Of course, if it sounds too good to be true, it usually is and this money flipping scam is no exception to this rule.  Another important rule in investing is to never invest in anything that you do not totally understand.  Anyone researching this scam would soon learn that it is nothing more than an impossible investment scam.  Finally, always be skeptical if anyone wants you to pay with a prepaid debit card.  Sometimes the arrangement may indeed be legitimate, but it should always put you on guard.

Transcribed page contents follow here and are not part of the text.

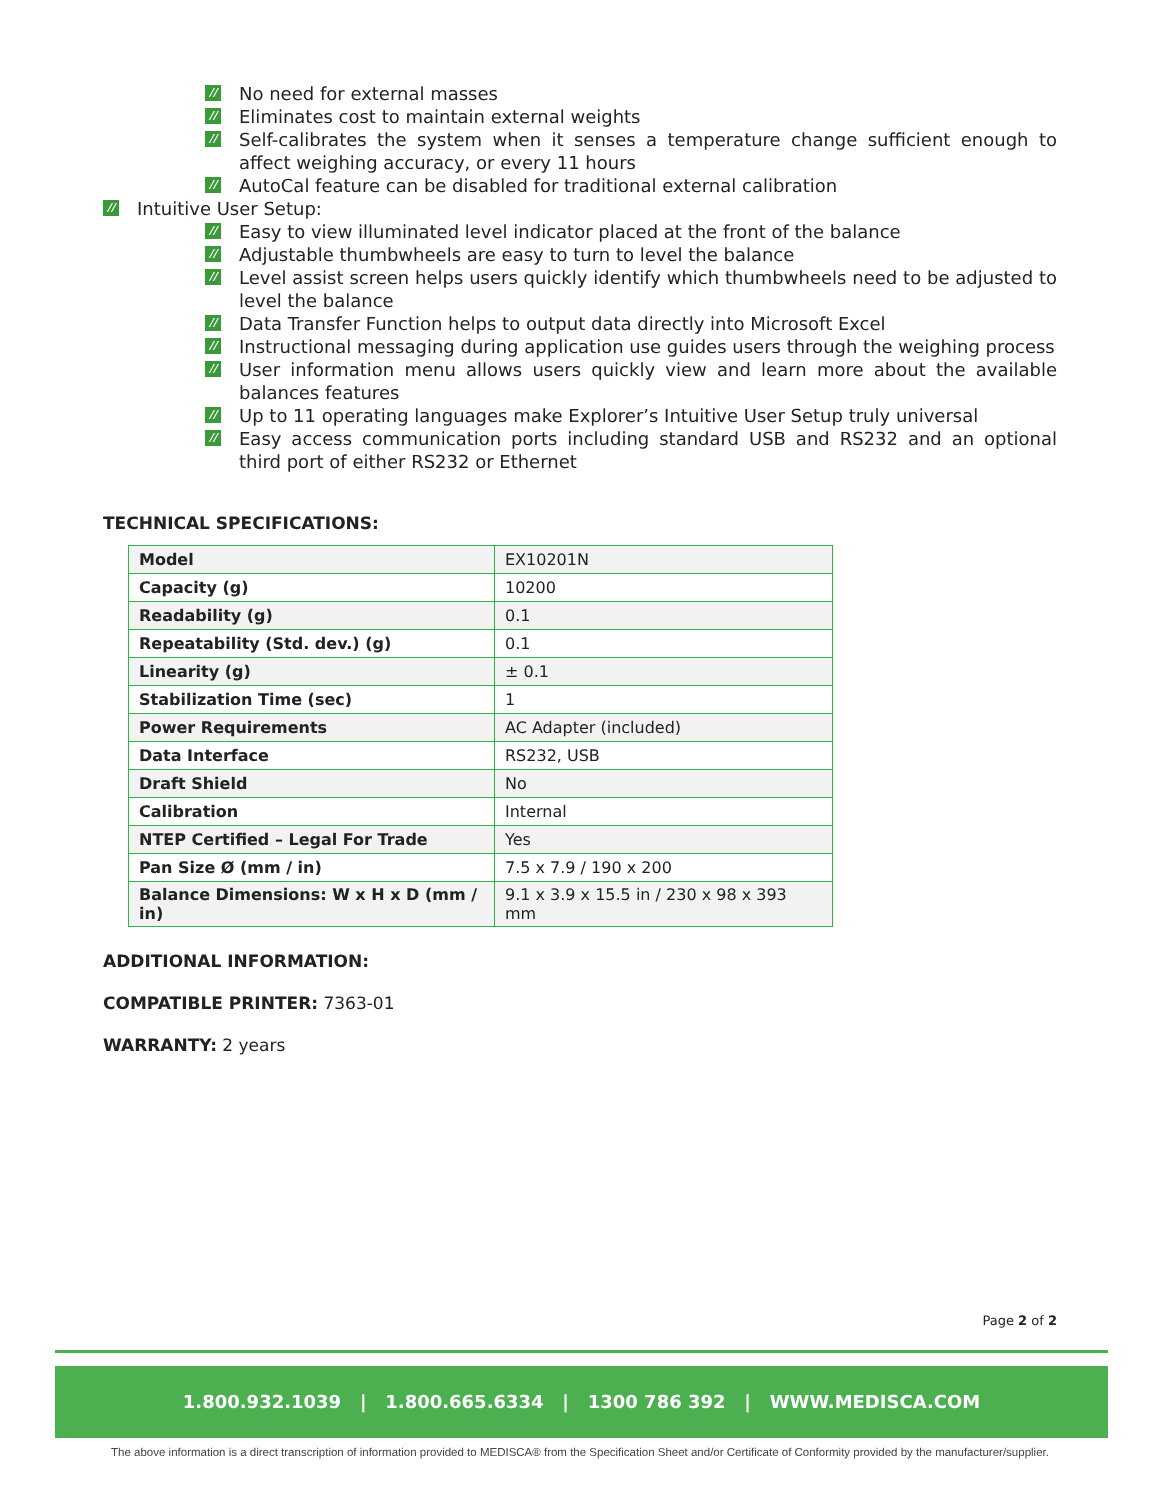// No need for external masses
// Eliminates cost to maintain external weights
// Self-calibrates the system when it senses a temperature change sufficient enough to affect weighing accuracy, or every 11 hours
// AutoCal feature can be disabled for traditional external calibration
// Intuitive User Setup:
// Easy to view illuminated level indicator placed at the front of the balance
// Adjustable thumbwheels are easy to turn to level the balance
// Level assist screen helps users quickly identify which thumbwheels need to be adjusted to level the balance
// Data Transfer Function helps to output data directly into Microsoft Excel
// Instructional messaging during application use guides users through the weighing process
// User information menu allows users quickly view and learn more about the available balances features
// Up to 11 operating languages make Explorer’s Intuitive User Setup truly universal
// Easy access communication ports including standard USB and RS232 and an optional third port of either RS232 or Ethernet
TECHNICAL SPECIFICATIONS:
| Model | EX10201N |
| Capacity (g) | 10200 |
| Readability (g) | 0.1 |
| Repeatability (Std. dev.) (g) | 0.1 |
| Linearity (g) | ± 0.1 |
| Stabilization Time (sec) | 1 |
| Power Requirements | AC Adapter (included) |
| Data Interface | RS232, USB |
| Draft Shield | No |
| Calibration | Internal |
| NTEP Certified – Legal For Trade | Yes |
| Pan Size Ø (mm / in) | 7.5 x 7.9 / 190 x 200 |
| Balance Dimensions: W x H x D (mm / in) | 9.1 x 3.9 x 15.5 in / 230 x 98 x 393 mm |
ADDITIONAL INFORMATION:
COMPATIBLE PRINTER: 7363-01
WARRANTY: 2 years
Page 2 of 2
1.800.932.1039 | 1.800.665.6334 | 1300 786 392 | WWW.MEDISCA.COM
The above information is a direct transcription of information provided to MEDISCA® from the Specification Sheet and/or Certificate of Conformity provided by the manufacturer/supplier.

Scam of the day – September 23, 2014 – How LinkedIn can be used to hack companies

September 22, 2014 Posted by Steven Weisman, Esq.

LinkedIn is a very popular social networking service site for business people where 300 million people share knowledge and opportunities.  Unfortunately, however the information provided on LinkedIn can be manipulated in the hands of a hacker to provide information that can be used to hack a business’ computers and data.  If you look up a company on LinkedIn you will find a number of profiles for individual employees of the company.  Many of these will include the employee’s email address.  After viewing a few employee profiles a hacker can determine the protocol used for emails within the company, such as initial of first name, last name@companyname.com.   Using this information, the hacker can send a legitimate appearing email to a company employee that looks like it comes from within the company luring the real employee to either click on a tainted link or enter a username and password.  This can be used to either directly install malware on to the company’s computers through the tainted link or get access through the user name and password of the employee victimized by the scam.  From there it is an easy thing to install malware to steal information from the company.

TIPS

Never click on links in emails, text messages or social media or download attachments until you have absolutely confirmed that they are legitimate.  Also, when it comes to network security, most companies will never ask for an employee’s user name or password.  Again, never provide this information on any website or anywhere else until you have first confirmed that the website is legitimate.  It might be a phony, tainted website merely phishing for your information.  Trust me, you can’t trust anyone.